_Page text_
K-3 rapidly demonstrated the extraordinary endurance of nuclear submarines, embarking upon two-month long cruises while submerged. In 1962, it became the first Soviet vessel to travel to the North Pole, while a sister ship, K-133, was the first submarine to traverse the Drake Strait submerged in a twenty-one-thousand-mile cruise that lasted fifty-two days.

K-3 was soon joined by twelve additional November-class vessels of a revised design designated the Project 627A, distinguishable by a bulbous sonar dome under the bow, as well as a single Project 645 prototype powered by an experimental VT-1 liquid metal reactor with greater power efficiency. The fourteen November-class boats were deployed to the Third and Seventeenth Divisions of the Northern Fleet, though later four were transferred to the Pacific Fleet by transiting under Arctic ice.

The 627’s VM-A reactors were more powerful than their American contemporaries, speeding the Project 627s along up to thirty knots (34.5 miles per hour). However, the 627 lacked another quality generally expected of a nuclear submarine: the reactors were extremely noisy, making the Project 627 boats easy to detect despite the use of stealthy propellers and the first anti-sonar coating applied to a nuclear submarine. This lack of discretion, combined with its inferior sonar array, made the November class ill suited for hunting opposing submarines.

_Records shown_
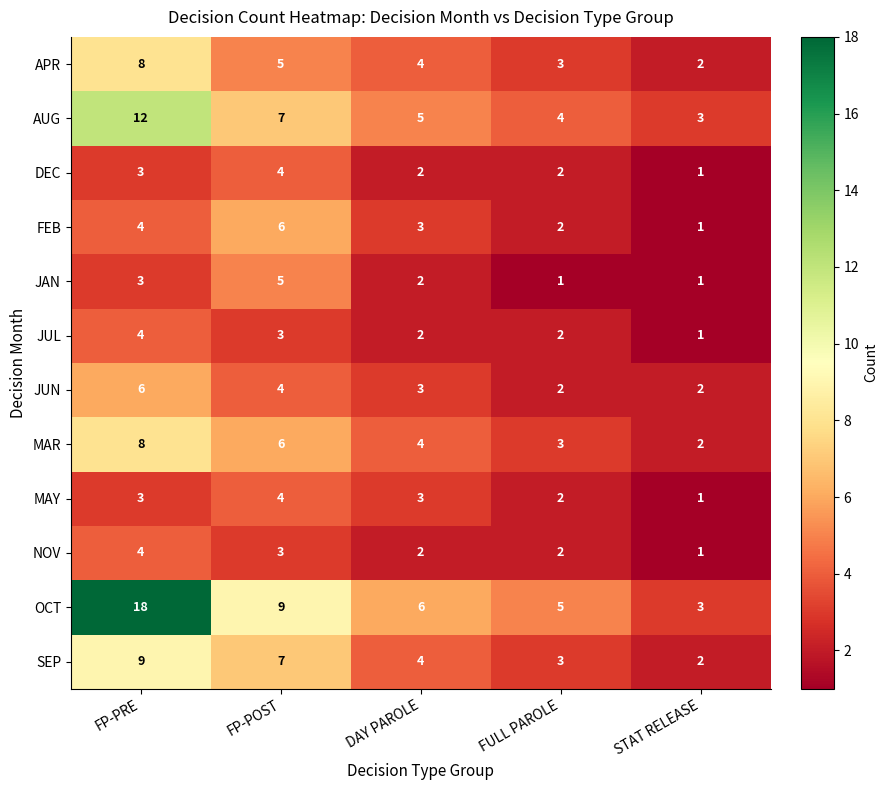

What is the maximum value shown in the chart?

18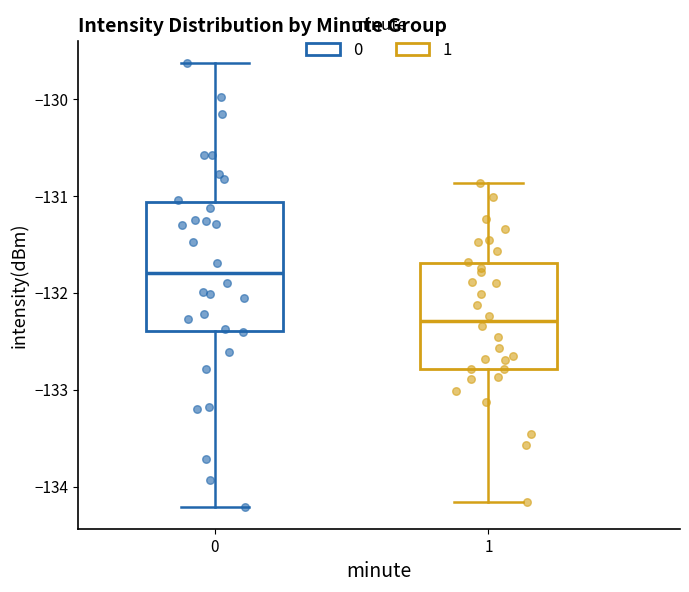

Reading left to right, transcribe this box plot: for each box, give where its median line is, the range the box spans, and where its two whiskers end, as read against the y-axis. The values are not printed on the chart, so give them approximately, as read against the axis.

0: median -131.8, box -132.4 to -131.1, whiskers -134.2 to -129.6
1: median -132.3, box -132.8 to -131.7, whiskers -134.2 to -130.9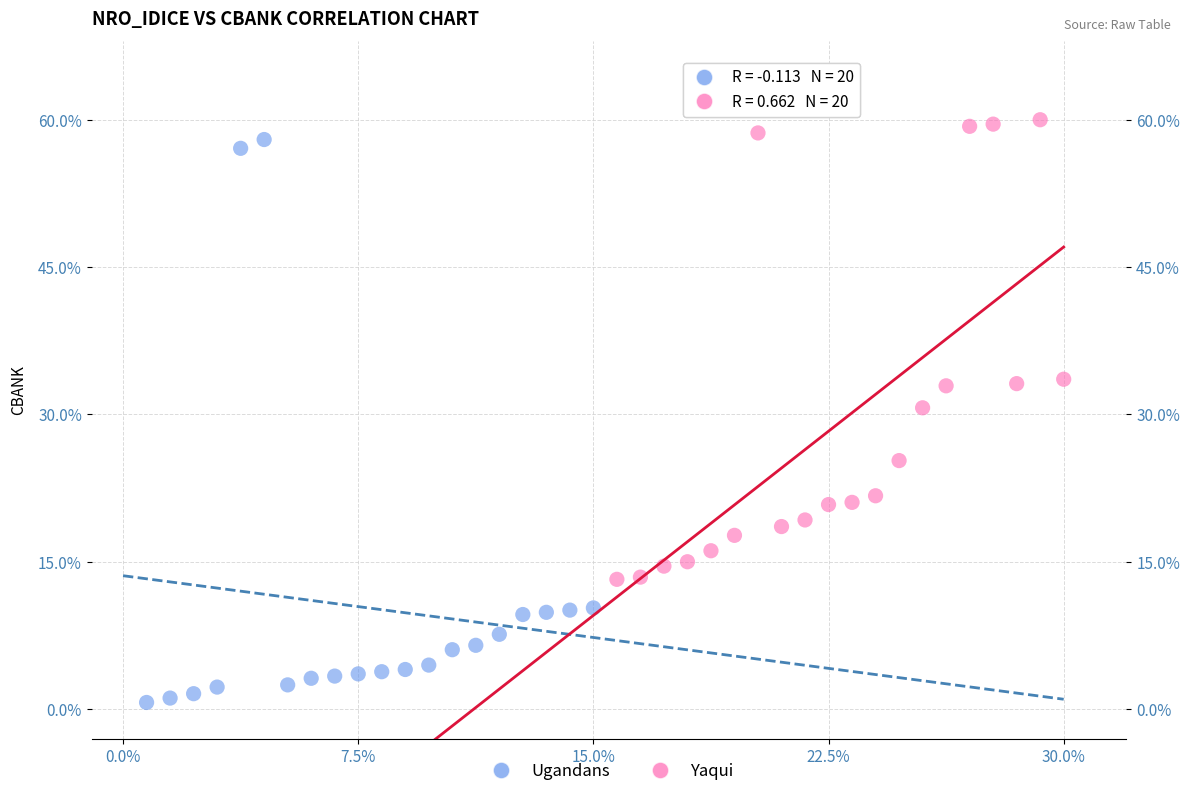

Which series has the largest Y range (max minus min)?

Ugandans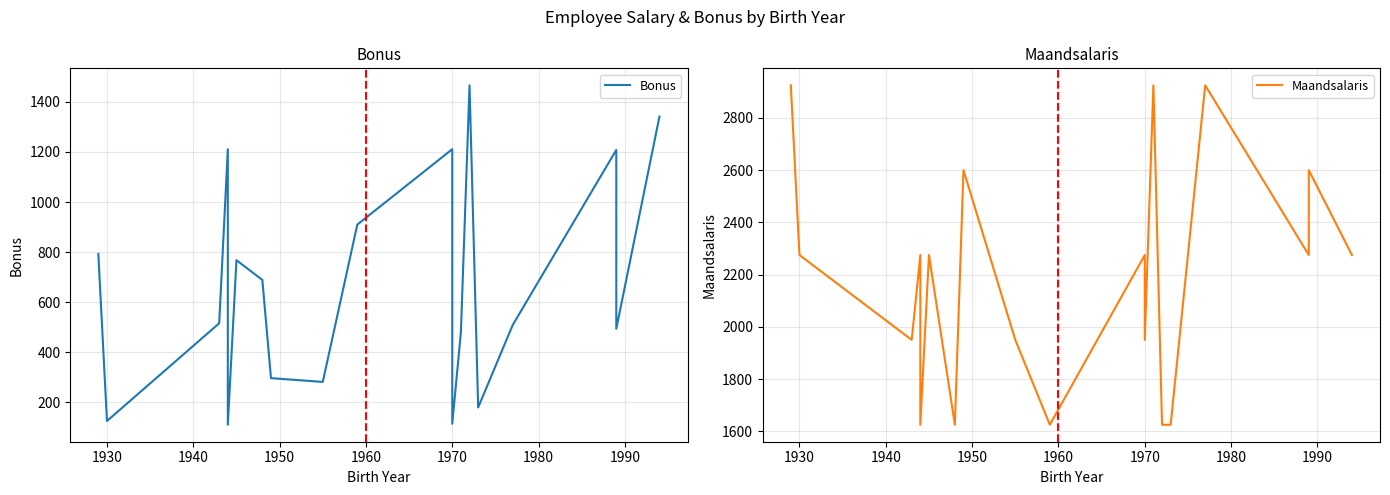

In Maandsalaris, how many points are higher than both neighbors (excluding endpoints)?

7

_Exercise instructions_
1 - In the passage above on the November-class submarines, how many days did K-133's submerged cruise through the Drake Strait last?
2 - Carry on the passage above about the Soviet November-class submarines, starting after its last sentence.

_Responses to the exercise_
1 - Fifty-two days.

2 -
Nonetheless, the 627s still dealt the U.S. Navy a few surprises. In 1965, K-27 managed to sneak up on the antisubmarine carrier USS Randolph off of Sardinia and complete a mock torpedo run before being detected. In 1968, another November-class boat proved capable of matching pace with the carrier USS Enterprise while the latter moved at full power, causing a minor panic in the Navy leadership that led to the adoption of the speedy Los Angeles–class attack submarine, some of which remain in service today.

However, the power of the November class’s reactors was bought at the price of safety and reliability. A lack of radiation shielding resulted in frequent crew illness, and many of the boat suffered multiple reactor malfunctions over their lifetimes. This lack of reliability may explain why the Soviet Union dispatched conventional Foxtrot submarines instead of the November-class vessels during the Cuban Missile Crisis, despite the fact that the diesel boats needed to surface every few days, and for this reason were cornered and chased away by patrolling American ships.

In fact, the frequent, catastrophic disasters onboard the Project 627 boats seem almost like gruesome public service announcements for everything that could conceivably go wrong with nuclear submarines. Many of the accidents reflected not only technological flaws, but the weak safety culture of the Soviet Navy.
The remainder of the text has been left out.